EXERCISE PROMPT: Copy the lines from the line with "scientific name: Hygrocybe acutoconica" through the line with "genus: Sparganium", including both of those lines, and leave out any pictures.

EXTRACTED ENTRIES:
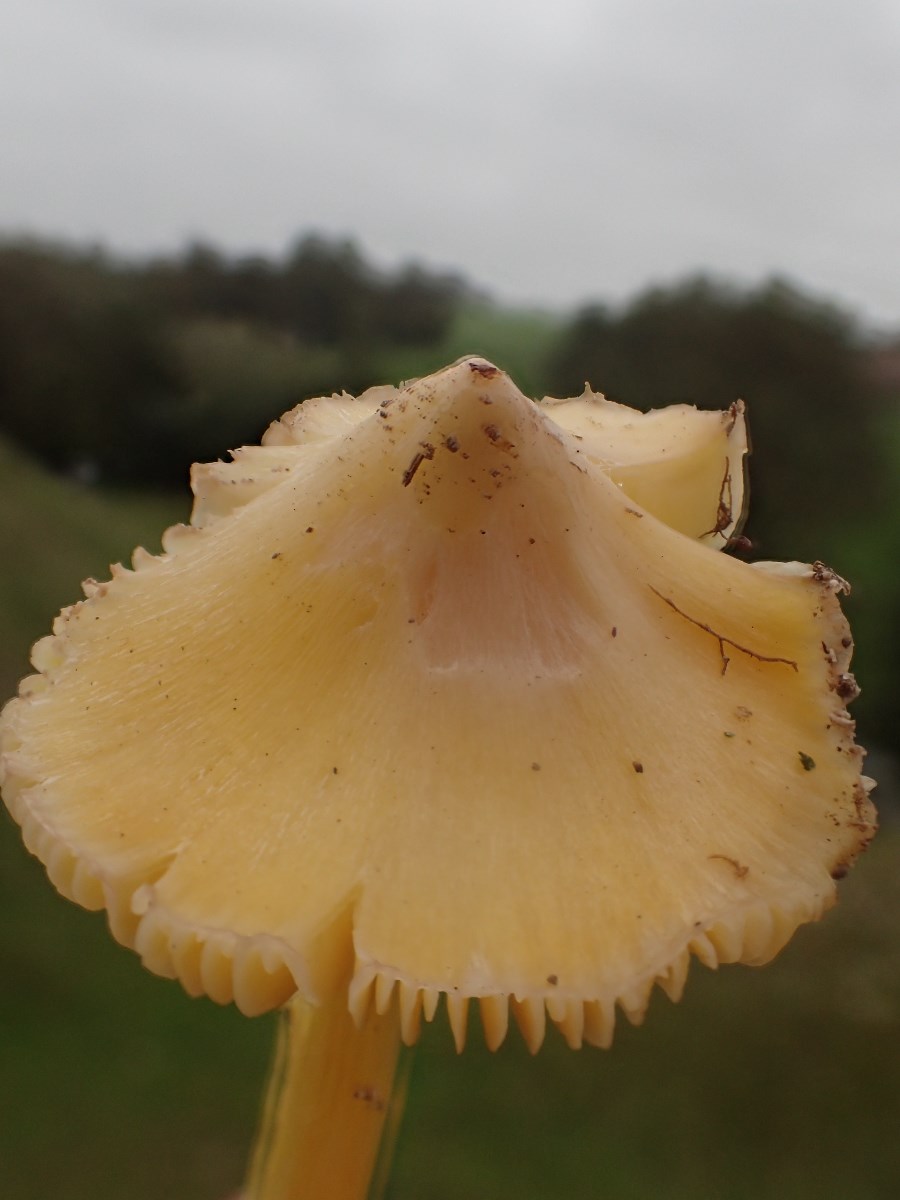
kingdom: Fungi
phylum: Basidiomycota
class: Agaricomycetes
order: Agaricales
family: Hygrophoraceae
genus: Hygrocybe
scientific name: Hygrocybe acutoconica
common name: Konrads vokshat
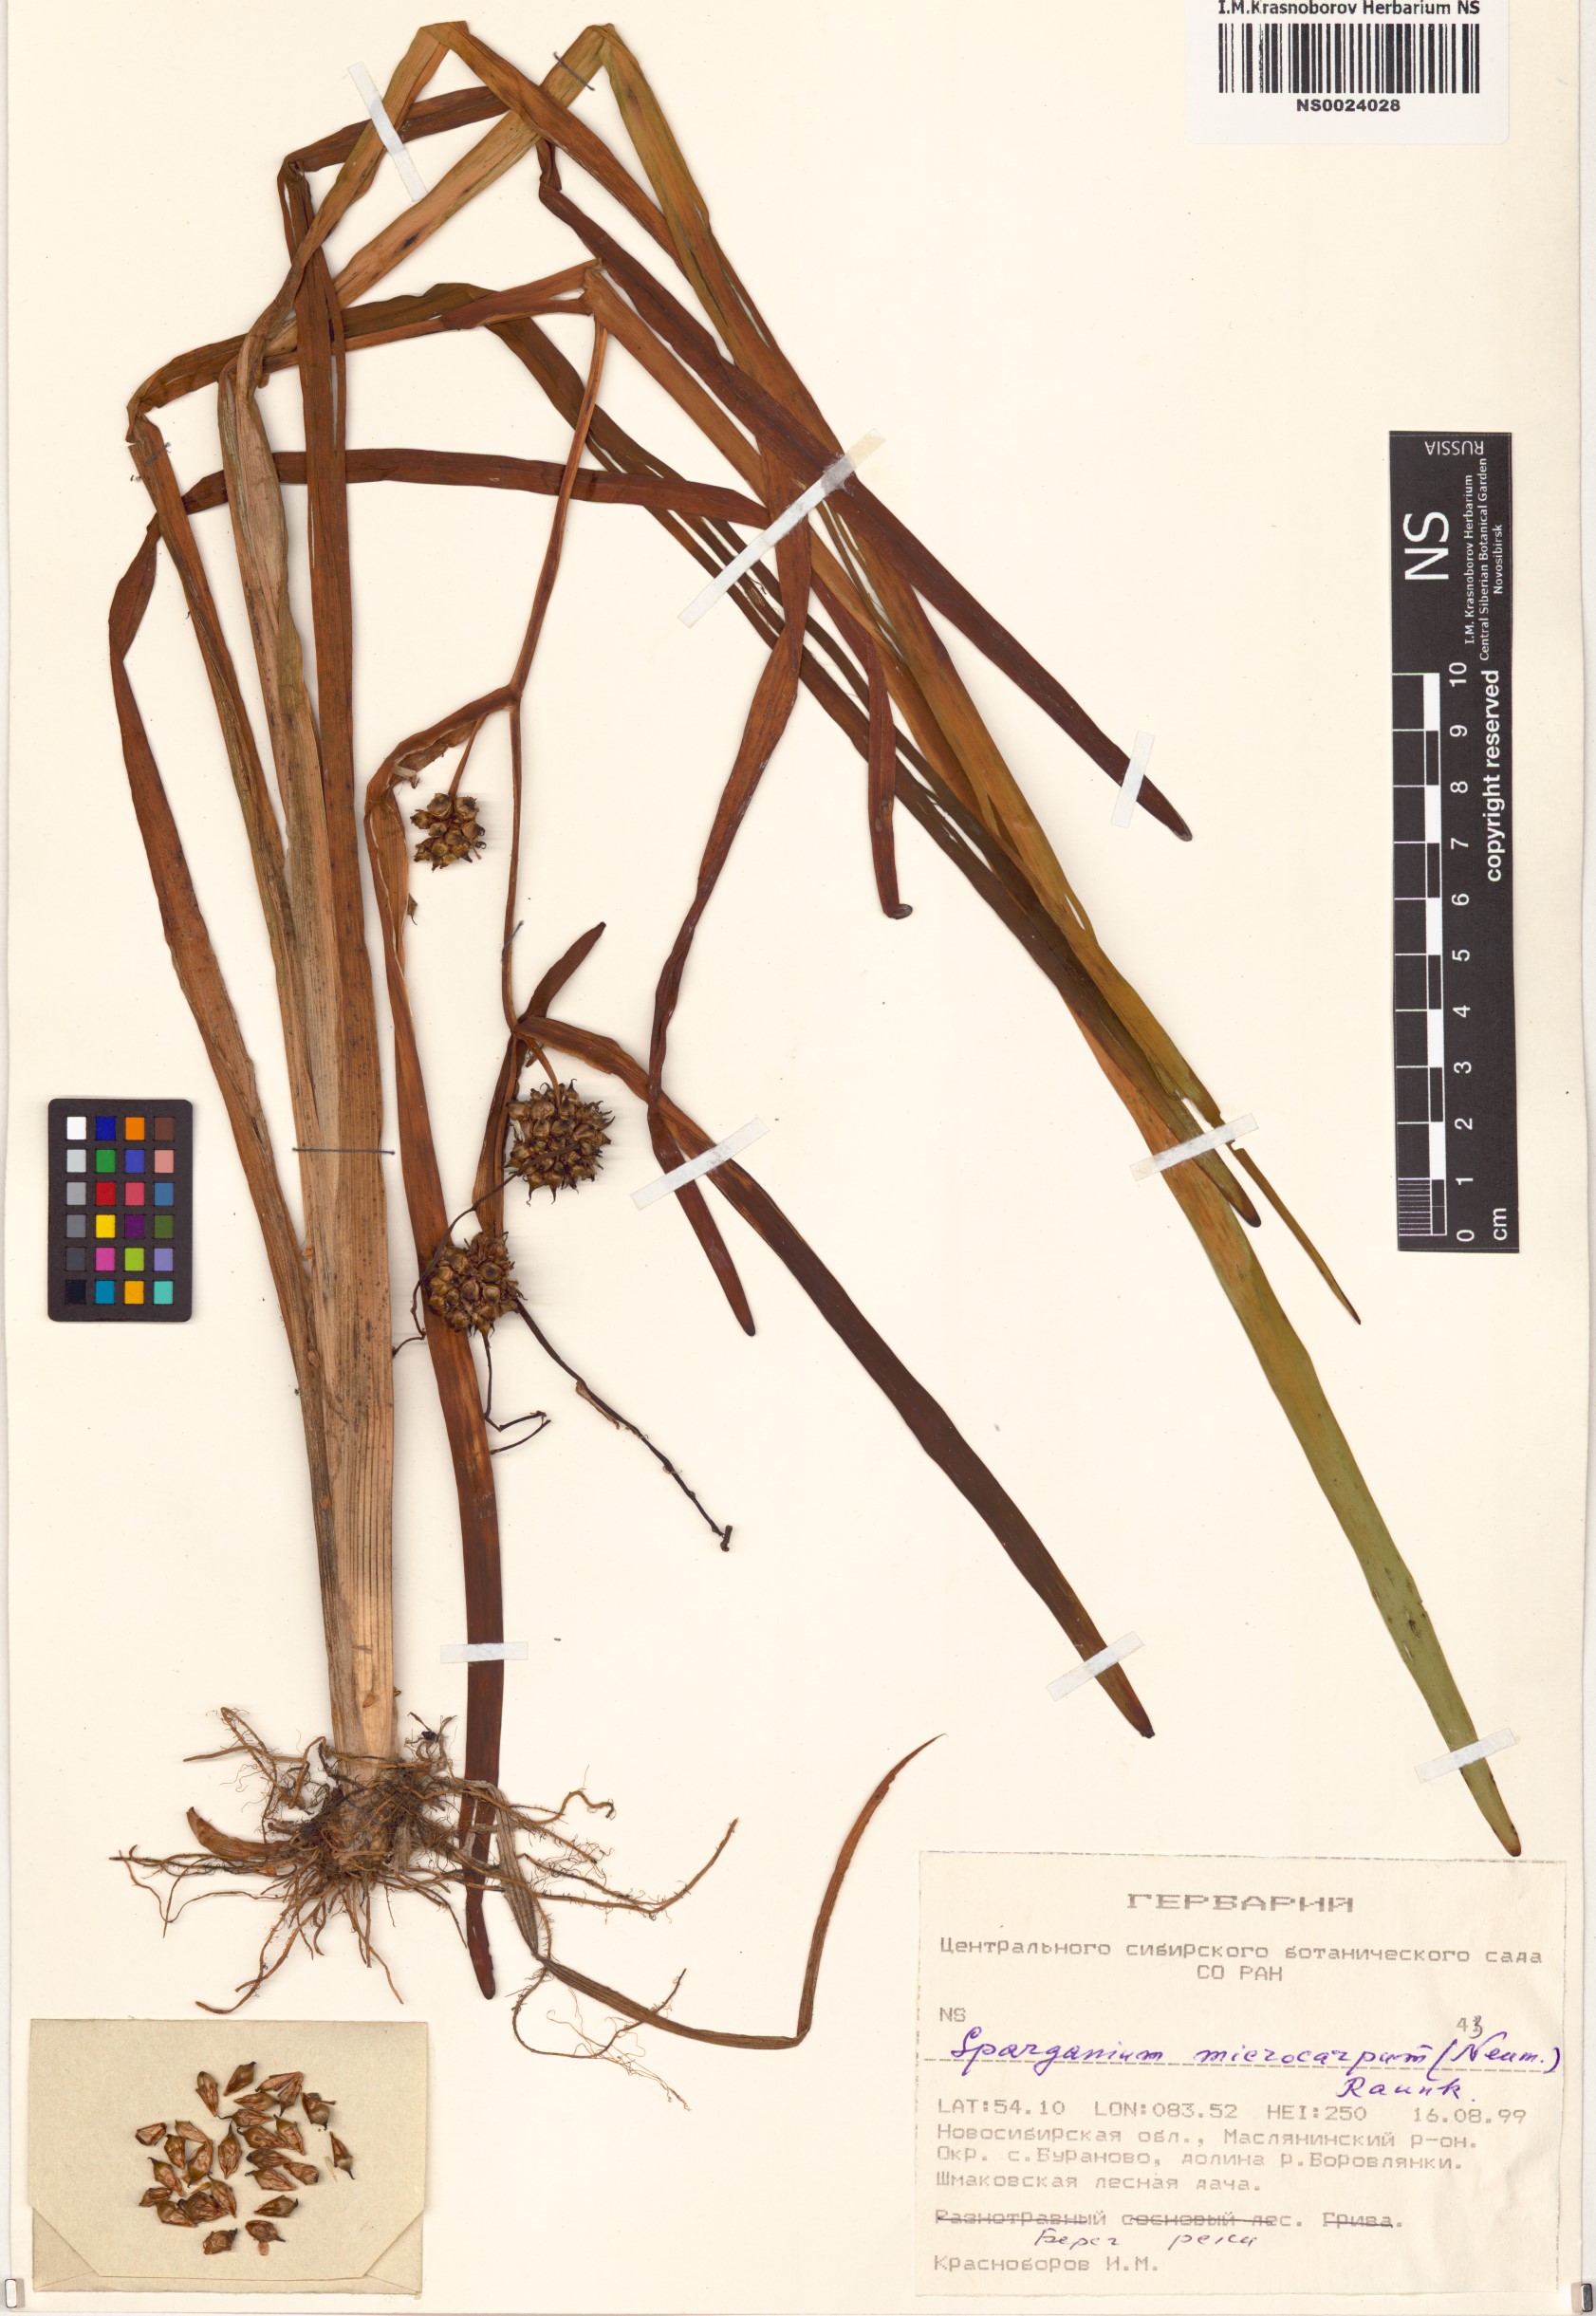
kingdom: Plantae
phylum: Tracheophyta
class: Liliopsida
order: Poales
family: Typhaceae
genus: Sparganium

==

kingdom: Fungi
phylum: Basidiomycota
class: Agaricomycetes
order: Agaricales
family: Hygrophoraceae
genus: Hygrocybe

FULL RESPONSE:
scientific name: Hygrocybe acutoconica
common name: Konrads vokshat
kingdom: Plantae
phylum: Tracheophyta
class: Liliopsida
order: Poales
family: Typhaceae
genus: Sparganium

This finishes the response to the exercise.